I met the kindest gentleman one day, while strolling through the spider daylilies at Oakes in Knoxville. It was one of Oakes' annual Open House days, when the Hem Society was in town. He noticed my close attention to the spiders and struck up a conversation, and I told him how wild I was for tall spiders and how unhappy I was that hybridization had gone in other directions that did not please me. I saw that I had found a kindred spirit. He was a tall, quiet man with an easy smile, wearing what I'd describe as "field clothing" including his trademark sun hat; and he was in no hurry. I liked him instantly. He introduced himself simply as Ned. I said, "Are you the Ned of 'Easy Ned'?" and he smiled and said yes. We talked for some time about daylilies and I realized he was a breeder; his intelligence and knowledge were obvious; but I was entirely ignorant of the name "Ned Roberts", or of his stature and many accomplishments---or that he was Dr. Ned Roberts. That's the kind of mild, unpretentious man he was. He met people with genuine interest and attention, without promoting himself.
I was a busy housewife and mother who had driven four hours to Knoxville for what I called "my annual daylily pilgrimage". I never did get around to joining the Hem Society as Ned had urged me to; but miraculously, I met him again two years later----same time, same place. Neither of us had been back to Knoxville until then, and we both chose the same day and hour to visit the spider daylily bed. Lucky me. I was so glad to see him again.

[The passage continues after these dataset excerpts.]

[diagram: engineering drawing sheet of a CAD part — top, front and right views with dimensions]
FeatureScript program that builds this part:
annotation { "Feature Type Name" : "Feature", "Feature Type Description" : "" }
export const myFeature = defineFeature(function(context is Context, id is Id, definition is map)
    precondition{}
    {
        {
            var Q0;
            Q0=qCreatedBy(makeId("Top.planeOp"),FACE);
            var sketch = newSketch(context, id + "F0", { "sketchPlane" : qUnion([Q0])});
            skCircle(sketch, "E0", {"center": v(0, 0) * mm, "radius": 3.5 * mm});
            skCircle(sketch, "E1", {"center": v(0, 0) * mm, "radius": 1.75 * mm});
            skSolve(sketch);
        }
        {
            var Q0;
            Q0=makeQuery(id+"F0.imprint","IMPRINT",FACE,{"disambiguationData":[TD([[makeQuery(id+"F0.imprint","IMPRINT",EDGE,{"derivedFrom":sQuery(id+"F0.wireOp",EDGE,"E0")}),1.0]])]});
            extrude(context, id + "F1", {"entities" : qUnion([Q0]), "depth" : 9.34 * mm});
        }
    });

I was heartily sorry to hear of Ned's passing. People can't live forever, but we needed a couple more decades of Ned Roberts. I'm sure he touched thousands of lives---in the way that people who are both kind and insightful do. How lucky all of us were who knew him, even if only for a short afternoon.
I greatly appreciate the family photos posted, allowing me to see those who were dearest to Ned. I will always remember him.